§ Belge alıntısı:
________

Sumud gönüllüsü Ersin Çelik: Gemiden inen denizciyi geri döndüren selam

0
Sumud gönüllüsü Ersin Çelik: Gemiden inen denizciyi geri döndüren selam
"Filo’nun adı “Sumud”, yani “Kararlılık”. Bu kelimenin ne anlama geldiğini, bu teknede yaşayan her bir insanda yeniden öğrendik."

Terör devleti İsrail'in ablukasındaki Gazze'ye yardım götürmek için yola çıkan Sumud Filosu'nun gönüllülerinden, Yeni Şafak gazetesi yazarı Ersin Çelik bugünkü filo günlüğünde, Sumud Filosu'ndaki cesur insanları yazdı:

"Gazze yolundaki büyük buluşmamız gerçekleşti. İspanya’dan ve Tunus’tan kalkan tekneler bulunduğumuz koya demirlediler. Şu an 42 gemiyiz. Bize doğru Tunus’tan gelen 2 teknenin yanı sıra 6 tekne de Yunanistan karasularında bekliyor. Günlerdir hazırlıkları yapılan, sabotajlar ve türlü politik hamlelerle karadan durdurulmaya çalışılan Global Sumud Filosu’na dair ilk defa net bir fotoğraf çıkıyor ortaya. O da şu: Gazze yolunda 50 gemi olacak. Sayı düşse de tarihin en geniş katılımlı deniz misyonu olarak seferimize başlayacağız. Ben bu satırları yazarken son toplantılar yapılıyordu. Dün açılsaydık girmemiz öngörülen fırtına, beklenerek hafifletildi. Daha risksiz bir yolculuk olacağının bilgisini aldım. İspanya’dan Tunus’a ve şimdi de Sicilya Adası’ndaki bulunduğumuz koya gelen teknelerin hareket öncesi son kontrolleri ve gerekli ikmaller yapılıyor. Son iki günde, ileride yazacağım; gemicilerin çok net duruşlarına ve bir an önce yola koyulma kalkışmalarına şahitlik ettim. Bu Filo için mevcut olumsuzluk sadece beklemek. Onu da aşıyoruz inşallah.

________

§ Veri bloğu:
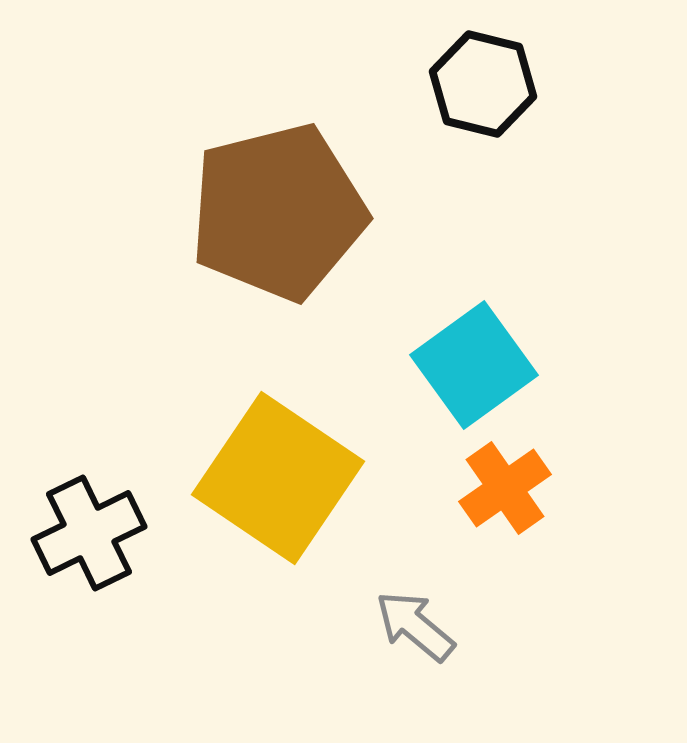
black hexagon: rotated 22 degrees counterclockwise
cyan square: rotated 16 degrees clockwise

________

§ İstenen:
Sumud Filosu'yla ilgili metni hiçbir değişiklik yapmadan, baştan sona eksiksiz alıntılayın. Yukarıdaki verilere başvurmanız gerekmez.

§ Yanıt:
Sumud gönüllüsü Ersin Çelik: Gemiden inen denizciyi geri döndüren selam

0
Sumud gönüllüsü Ersin Çelik: Gemiden inen denizciyi geri döndüren selam
"Filo’nun adı “Sumud”, yani “Kararlılık”. Bu kelimenin ne anlama geldiğini, bu teknede yaşayan her bir insanda yeniden öğrendik."

Terör devleti İsrail'in ablukasındaki Gazze'ye yardım götürmek için yola çıkan Sumud Filosu'nun gönüllülerinden, Yeni Şafak gazetesi yazarı Ersin Çelik bugünkü filo günlüğünde, Sumud Filosu'ndaki cesur insanları yazdı:

"Gazze yolundaki büyük buluşmamız gerçekleşti. İspanya’dan ve Tunus’tan kalkan tekneler bulunduğumuz koya demirlediler. Şu an 42 gemiyiz. Bize doğru Tunus’tan gelen 2 teknenin yanı sıra 6 tekne de Yunanistan karasularında bekliyor. Günlerdir hazırlıkları yapılan, sabotajlar ve türlü politik hamlelerle karadan durdurulmaya çalışılan Global Sumud Filosu’na dair ilk defa net bir fotoğraf çıkıyor ortaya. O da şu: Gazze yolunda 50 gemi olacak. Sayı düşse de tarihin en geniş katılımlı deniz misyonu olarak seferimize başlayacağız. Ben bu satırları yazarken son toplantılar yapılıyordu. Dün açılsaydık girmemiz öngörülen fırtına, beklenerek hafifletildi. Daha risksiz bir yolculuk olacağının bilgisini aldım. İspanya’dan Tunus’a ve şimdi de Sicilya Adası’ndaki bulunduğumuz koya gelen teknelerin hareket öncesi son kontrolleri ve gerekli ikmaller yapılıyor. Son iki günde, ileride yazacağım; gemicilerin çok net duruşlarına ve bir an önce yola koyulma kalkışmalarına şahitlik ettim. Bu Filo için mevcut olumsuzluk sadece beklemek. Onu da aşıyoruz inşallah.